Naturally, healthcare providers and entities doing business in the healthcare industry are, and have long been, subject to Federal security and privacy mandates that aim to protect an individual’s personal health information via, at least, the Health Insurance Portability and Accountability Act of 1996 (“HIPAA”), the Health Information Technology for Economic and Clinical Health (HITECH) Act, enacted as part of the American Recovery and Reinvestment Act of 2009, and the associated regulations. In its recent amendment of Pennsylvania’s Breach of Personal Information Notification Act, the state legislature acknowledged HIPAA’s pre-existing requirements by explicitly carving an exception into the Act’s post-breach notification requirements. The Act now provides that any entity that is subject to HIPAA will be deemed in compliance of the Act’s notification requirements so long as the entity is in compliance with HIPAA’s privacy and security standards for the protection of electronic personal health information.

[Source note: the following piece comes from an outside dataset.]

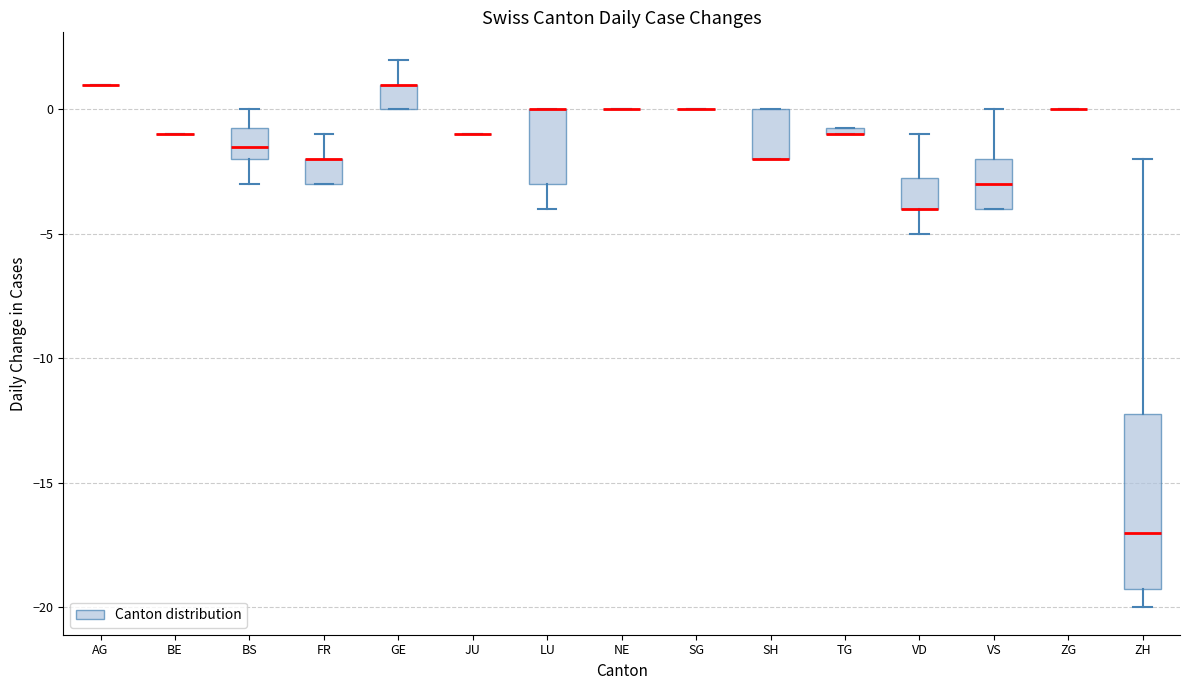

Where does the upper whisker of the box for GE end on the y-axis? The values are not printed on the chart, so give them approximately, as read against the axis.

2.0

Finally, regarding data breaches involving an individual’s username or email address, the Act now clarifies that post-breach electronic notification is permissible so long as the notice provides specifically enumerated direction regarding the steps needed to be performed to mitigate the potential impact of the breach. The electronic notification must include "direction to the affected individual to promptly change their password and security question or answer, or to take other steps appropriate to protect their online account."
While the amendments do not affect those in the healthcare field in a particularly meaningful manner, businesses not subject to HIPAA who do business in Pennsylvania need to be cognizant of the expanded definitions. They should review their computer network security systems, policies, practices and training programs to ensure they are taking steps to attempt to prevent data breaches. Ultimately, a related update is recommended to assist with compliance if an applicable breach of personal information occurs.